Repeat the material exactly, leaving no line out.
****************************************
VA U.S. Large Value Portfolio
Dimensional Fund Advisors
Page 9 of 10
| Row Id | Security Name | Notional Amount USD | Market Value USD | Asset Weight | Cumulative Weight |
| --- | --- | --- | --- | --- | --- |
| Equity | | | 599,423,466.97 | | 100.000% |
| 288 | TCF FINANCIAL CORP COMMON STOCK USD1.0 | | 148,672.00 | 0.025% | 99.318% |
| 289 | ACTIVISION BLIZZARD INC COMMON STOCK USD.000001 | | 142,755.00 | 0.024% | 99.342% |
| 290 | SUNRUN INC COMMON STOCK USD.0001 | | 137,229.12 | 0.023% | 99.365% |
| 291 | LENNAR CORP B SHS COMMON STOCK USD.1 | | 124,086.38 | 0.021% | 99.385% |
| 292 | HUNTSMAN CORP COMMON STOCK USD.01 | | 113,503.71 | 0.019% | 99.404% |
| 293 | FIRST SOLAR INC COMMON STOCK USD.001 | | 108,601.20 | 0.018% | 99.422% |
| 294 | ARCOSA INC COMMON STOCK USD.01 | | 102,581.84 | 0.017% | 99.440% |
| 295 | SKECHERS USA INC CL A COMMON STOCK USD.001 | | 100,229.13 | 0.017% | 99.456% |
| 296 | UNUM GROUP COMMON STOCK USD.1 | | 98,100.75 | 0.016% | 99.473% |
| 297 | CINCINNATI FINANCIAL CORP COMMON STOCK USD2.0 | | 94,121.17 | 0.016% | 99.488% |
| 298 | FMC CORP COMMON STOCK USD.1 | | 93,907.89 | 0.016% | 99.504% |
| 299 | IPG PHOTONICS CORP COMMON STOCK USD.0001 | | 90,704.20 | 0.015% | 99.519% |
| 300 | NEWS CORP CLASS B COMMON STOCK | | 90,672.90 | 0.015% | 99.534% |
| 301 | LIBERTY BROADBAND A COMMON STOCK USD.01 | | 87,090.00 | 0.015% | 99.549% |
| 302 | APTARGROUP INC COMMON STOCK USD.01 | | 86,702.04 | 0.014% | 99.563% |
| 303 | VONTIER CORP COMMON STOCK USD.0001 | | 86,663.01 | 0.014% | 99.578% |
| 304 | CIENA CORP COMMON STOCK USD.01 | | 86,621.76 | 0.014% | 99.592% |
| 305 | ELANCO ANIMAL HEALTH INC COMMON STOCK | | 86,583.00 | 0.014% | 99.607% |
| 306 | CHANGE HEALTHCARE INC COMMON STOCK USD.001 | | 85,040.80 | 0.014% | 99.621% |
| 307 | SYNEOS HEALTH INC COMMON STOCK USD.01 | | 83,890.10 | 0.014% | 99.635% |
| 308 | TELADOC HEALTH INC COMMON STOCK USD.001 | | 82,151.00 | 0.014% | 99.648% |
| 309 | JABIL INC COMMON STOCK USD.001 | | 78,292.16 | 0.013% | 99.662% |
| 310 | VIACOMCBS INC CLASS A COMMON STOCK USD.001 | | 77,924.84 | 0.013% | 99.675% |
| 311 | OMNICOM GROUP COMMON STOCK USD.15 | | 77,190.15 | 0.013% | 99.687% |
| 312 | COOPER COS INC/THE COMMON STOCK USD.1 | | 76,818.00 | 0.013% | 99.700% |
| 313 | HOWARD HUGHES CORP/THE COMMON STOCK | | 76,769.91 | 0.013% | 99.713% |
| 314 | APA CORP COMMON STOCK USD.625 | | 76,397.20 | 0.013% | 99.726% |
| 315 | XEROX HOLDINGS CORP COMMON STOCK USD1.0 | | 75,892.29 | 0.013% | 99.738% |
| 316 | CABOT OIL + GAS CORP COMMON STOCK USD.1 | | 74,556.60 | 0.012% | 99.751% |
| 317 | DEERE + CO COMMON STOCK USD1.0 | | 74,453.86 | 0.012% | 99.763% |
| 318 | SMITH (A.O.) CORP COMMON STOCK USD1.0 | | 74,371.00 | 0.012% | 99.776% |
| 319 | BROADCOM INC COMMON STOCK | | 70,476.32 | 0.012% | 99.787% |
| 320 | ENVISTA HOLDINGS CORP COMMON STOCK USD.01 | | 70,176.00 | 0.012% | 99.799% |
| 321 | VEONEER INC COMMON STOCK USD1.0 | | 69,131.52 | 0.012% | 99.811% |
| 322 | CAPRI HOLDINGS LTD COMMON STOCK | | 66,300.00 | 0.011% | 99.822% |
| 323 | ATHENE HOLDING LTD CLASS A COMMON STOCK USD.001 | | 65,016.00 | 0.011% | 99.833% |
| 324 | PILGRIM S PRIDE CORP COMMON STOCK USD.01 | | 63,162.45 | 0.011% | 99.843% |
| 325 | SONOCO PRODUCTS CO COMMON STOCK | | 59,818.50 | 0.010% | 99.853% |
****************************************
▶ **Task output**:
VA U.S. Large Value Portfolio
Dimensional Fund Advisors
Page 9 of 10
| Row Id | Security Name | Notional Amount USD | Market Value USD | Asset Weight | Cumulative Weight |
| --- | --- | --- | --- | --- | --- |
| Equity | | | 599,423,466.97 | | 100.000% |
| 288 | TCF FINANCIAL CORP COMMON STOCK USD1.0 | | 148,672.00 | 0.025% | 99.318% |
| 289 | ACTIVISION BLIZZARD INC COMMON STOCK USD.000001 | | 142,755.00 | 0.024% | 99.342% |
| 290 | SUNRUN INC COMMON STOCK USD.0001 | | 137,229.12 | 0.023% | 99.365% |
| 291 | LENNAR CORP B SHS COMMON STOCK USD.1 | | 124,086.38 | 0.021% | 99.385% |
| 292 | HUNTSMAN CORP COMMON STOCK USD.01 | | 113,503.71 | 0.019% | 99.404% |
| 293 | FIRST SOLAR INC COMMON STOCK USD.001 | | 108,601.20 | 0.018% | 99.422% |
| 294 | ARCOSA INC COMMON STOCK USD.01 | | 102,581.84 | 0.017% | 99.440% |
| 295 | SKECHERS USA INC CL A COMMON STOCK USD.001 | | 100,229.13 | 0.017% | 99.456% |
| 296 | UNUM GROUP COMMON STOCK USD.1 | | 98,100.75 | 0.016% | 99.473% |
| 297 | CINCINNATI FINANCIAL CORP COMMON STOCK USD2.0 | | 94,121.17 | 0.016% | 99.488% |
| 298 | FMC CORP COMMON STOCK USD.1 | | 93,907.89 | 0.016% | 99.504% |
| 299 | IPG PHOTONICS CORP COMMON STOCK USD.0001 | | 90,704.20 | 0.015% | 99.519% |
| 300 | NEWS CORP CLASS B COMMON STOCK | | 90,672.90 | 0.015% | 99.534% |
| 301 | LIBERTY BROADBAND A COMMON STOCK USD.01 | | 87,090.00 | 0.015% | 99.549% |
| 302 | APTARGROUP INC COMMON STOCK USD.01 | | 86,702.04 | 0.014% | 99.563% |
| 303 | VONTIER CORP COMMON STOCK USD.0001 | | 86,663.01 | 0.014% | 99.578% |
| 304 | CIENA CORP COMMON STOCK USD.01 | | 86,621.76 | 0.014% | 99.592% |
| 305 | ELANCO ANIMAL HEALTH INC COMMON STOCK | | 86,583.00 | 0.014% | 99.607% |
| 306 | CHANGE HEALTHCARE INC COMMON STOCK USD.001 | | 85,040.80 | 0.014% | 99.621% |
| 307 | SYNEOS HEALTH INC COMMON STOCK USD.01 | | 83,890.10 | 0.014% | 99.635% |
| 308 | TELADOC HEALTH INC COMMON STOCK USD.001 | | 82,151.00 | 0.014% | 99.648% |
| 309 | JABIL INC COMMON STOCK USD.001 | | 78,292.16 | 0.013% | 99.662% |
| 310 | VIACOMCBS INC CLASS A COMMON STOCK USD.001 | | 77,924.84 | 0.013% | 99.675% |
| 311 | OMNICOM GROUP COMMON STOCK USD.15 | | 77,190.15 | 0.013% | 99.687% |
| 312 | COOPER COS INC/THE COMMON STOCK USD.1 | | 76,818.00 | 0.013% | 99.700% |
| 313 | HOWARD HUGHES CORP/THE COMMON STOCK | | 76,769.91 | 0.013% | 99.713% |
| 314 | APA CORP COMMON STOCK USD.625 | | 76,397.20 | 0.013% | 99.726% |
| 315 | XEROX HOLDINGS CORP COMMON STOCK USD1.0 | | 75,892.29 | 0.013% | 99.738% |
| 316 | CABOT OIL + GAS CORP COMMON STOCK USD.1 | | 74,556.60 | 0.012% | 99.751% |
| 317 | DEERE + CO COMMON STOCK USD1.0 | | 74,453.86 | 0.012% | 99.763% |
| 318 | SMITH (A.O.) CORP COMMON STOCK USD1.0 | | 74,371.00 | 0.012% | 99.776% |
| 319 | BROADCOM INC COMMON STOCK | | 70,476.32 | 0.012% | 99.787% |
| 320 | ENVISTA HOLDINGS CORP COMMON STOCK USD.01 | | 70,176.00 | 0.012% | 99.799% |
| 321 | VEONEER INC COMMON STOCK USD1.0 | | 69,131.52 | 0.012% | 99.811% |
| 322 | CAPRI HOLDINGS LTD COMMON STOCK | | 66,300.00 | 0.011% | 99.822% |
| 323 | ATHENE HOLDING LTD CLASS A COMMON STOCK USD.001 | | 65,016.00 | 0.011% | 99.833% |
| 324 | PILGRIM S PRIDE CORP COMMON STOCK USD.01 | | 63,162.45 | 0.011% | 99.843% |
| 325 | SONOCO PRODUCTS CO COMMON STOCK | | 59,818.50 | 0.010% | 99.853% |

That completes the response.